------ QUELLENAUSZUG
Bewahrheiten sich die pessimistischen Einschätzungen, kommt eine riesige Pleitewelle ins Rollen."
Insolvenzordnung hat eine wichtige Funktion für die Volkswirtschaft
Unter 'normalen' wirtschaftlichen Rahmenbedingungen finden entlassene Mitarbeiter bei der Konkurrenz eine neue Anstellung. Die Arbeitskräfte wandern dadurch zu Unternehmen, die effizienter arbeiten und im Wettbewerb besser aufgestellt sind. Die Aussetzung der Insolvenzantragspflicht hat diese notwendigen, die Gesamtwirtschaft stärkenden Veränderungen möglicherweise behindert.
------------
> [ÜBUNGSAUFGABEN]:
1. Zu welchen Unternehmen wandern laut dem Quellenauszug die Arbeitskräfte unter normalen wirtschaftlichen Rahmenbedingungen?
2. Übersetzen Sie diesen Satz aus dem Quellenauszug ins Englische: „Unter 'normalen' wirtschaftlichen Rahmenbedingungen finden entlassene Mitarbeiter bei der Konkurrenz eine neue Anstellung.“
------ BEREITGESTELLTE AUFLISTUNG
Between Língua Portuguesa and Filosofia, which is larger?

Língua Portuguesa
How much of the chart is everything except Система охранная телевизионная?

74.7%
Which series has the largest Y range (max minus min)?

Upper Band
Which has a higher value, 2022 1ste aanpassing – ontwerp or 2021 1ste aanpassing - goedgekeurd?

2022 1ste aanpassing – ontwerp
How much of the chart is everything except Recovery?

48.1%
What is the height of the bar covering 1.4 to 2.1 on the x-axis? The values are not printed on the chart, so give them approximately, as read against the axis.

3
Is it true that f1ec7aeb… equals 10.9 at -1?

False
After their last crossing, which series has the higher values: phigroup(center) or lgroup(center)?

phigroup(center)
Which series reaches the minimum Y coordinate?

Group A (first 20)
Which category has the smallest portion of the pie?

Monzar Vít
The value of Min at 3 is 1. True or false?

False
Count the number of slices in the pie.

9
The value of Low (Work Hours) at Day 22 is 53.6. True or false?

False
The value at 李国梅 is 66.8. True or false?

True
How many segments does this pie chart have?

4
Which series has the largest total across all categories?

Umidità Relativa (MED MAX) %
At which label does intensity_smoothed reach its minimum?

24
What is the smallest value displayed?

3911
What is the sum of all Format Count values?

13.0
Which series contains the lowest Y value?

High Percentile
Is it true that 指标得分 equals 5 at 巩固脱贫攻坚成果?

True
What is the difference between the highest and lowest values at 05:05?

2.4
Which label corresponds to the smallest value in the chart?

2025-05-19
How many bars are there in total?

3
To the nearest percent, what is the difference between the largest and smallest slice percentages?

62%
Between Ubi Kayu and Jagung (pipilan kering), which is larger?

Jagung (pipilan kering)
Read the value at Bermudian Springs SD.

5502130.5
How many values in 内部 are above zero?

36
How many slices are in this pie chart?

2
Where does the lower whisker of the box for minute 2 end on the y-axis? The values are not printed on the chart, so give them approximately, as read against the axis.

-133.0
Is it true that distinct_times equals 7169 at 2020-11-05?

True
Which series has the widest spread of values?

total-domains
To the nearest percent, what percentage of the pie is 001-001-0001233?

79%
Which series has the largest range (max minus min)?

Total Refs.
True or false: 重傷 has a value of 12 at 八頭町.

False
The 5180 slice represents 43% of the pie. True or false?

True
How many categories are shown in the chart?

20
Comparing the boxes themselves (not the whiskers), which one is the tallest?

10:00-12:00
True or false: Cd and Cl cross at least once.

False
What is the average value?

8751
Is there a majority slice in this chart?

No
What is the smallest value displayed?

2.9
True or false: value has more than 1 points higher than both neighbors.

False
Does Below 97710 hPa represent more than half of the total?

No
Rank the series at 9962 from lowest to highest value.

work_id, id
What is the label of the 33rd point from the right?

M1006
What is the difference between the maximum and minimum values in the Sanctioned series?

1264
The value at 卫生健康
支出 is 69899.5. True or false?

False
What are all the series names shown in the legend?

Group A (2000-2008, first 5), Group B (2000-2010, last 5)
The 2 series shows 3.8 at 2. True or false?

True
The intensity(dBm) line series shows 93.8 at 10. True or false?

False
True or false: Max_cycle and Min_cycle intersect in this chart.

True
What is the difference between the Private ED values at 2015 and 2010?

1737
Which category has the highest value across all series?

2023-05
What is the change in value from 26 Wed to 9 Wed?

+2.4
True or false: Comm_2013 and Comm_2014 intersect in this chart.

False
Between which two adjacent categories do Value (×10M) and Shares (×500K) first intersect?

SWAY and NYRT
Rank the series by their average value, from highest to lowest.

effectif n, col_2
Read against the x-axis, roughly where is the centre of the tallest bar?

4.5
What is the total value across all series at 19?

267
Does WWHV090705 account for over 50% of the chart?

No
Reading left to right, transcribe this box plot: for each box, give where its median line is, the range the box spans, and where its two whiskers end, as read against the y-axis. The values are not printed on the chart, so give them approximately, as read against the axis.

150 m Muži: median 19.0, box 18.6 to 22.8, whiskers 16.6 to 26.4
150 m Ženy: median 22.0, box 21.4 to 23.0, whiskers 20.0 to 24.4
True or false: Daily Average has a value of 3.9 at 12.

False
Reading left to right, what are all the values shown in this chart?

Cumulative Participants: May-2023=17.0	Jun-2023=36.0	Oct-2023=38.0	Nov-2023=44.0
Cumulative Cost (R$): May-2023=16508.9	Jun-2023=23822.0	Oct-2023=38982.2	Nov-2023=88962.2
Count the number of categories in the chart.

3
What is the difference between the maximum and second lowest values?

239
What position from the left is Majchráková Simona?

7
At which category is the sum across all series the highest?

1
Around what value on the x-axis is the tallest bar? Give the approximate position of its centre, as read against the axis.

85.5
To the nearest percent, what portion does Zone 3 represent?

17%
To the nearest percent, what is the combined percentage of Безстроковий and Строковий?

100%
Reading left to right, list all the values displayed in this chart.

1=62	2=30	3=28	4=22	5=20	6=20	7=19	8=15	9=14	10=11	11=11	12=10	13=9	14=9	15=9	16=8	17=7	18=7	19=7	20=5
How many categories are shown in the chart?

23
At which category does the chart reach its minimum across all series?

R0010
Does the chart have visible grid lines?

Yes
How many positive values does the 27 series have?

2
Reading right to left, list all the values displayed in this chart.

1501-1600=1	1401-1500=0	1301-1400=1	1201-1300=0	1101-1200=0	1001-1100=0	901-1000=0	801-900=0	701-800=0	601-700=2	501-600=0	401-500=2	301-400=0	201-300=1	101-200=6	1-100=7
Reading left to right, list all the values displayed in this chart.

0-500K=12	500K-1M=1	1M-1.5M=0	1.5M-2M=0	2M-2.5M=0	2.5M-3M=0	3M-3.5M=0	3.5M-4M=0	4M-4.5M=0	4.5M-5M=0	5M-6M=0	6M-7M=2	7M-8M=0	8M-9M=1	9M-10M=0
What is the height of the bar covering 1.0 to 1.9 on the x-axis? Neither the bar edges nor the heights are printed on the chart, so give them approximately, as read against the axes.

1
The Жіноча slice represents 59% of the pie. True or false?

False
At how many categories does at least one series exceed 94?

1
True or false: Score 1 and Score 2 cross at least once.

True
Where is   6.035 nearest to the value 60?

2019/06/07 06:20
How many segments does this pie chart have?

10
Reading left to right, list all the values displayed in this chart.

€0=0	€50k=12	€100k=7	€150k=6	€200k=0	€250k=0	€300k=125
------------
> [LÖSUNGEN]:
1. Zu Unternehmen, die effizienter arbeiten und im Wettbewerb besser aufgestellt sind.

2. Under "normal" economic conditions, laid-off employees find new jobs with competitors.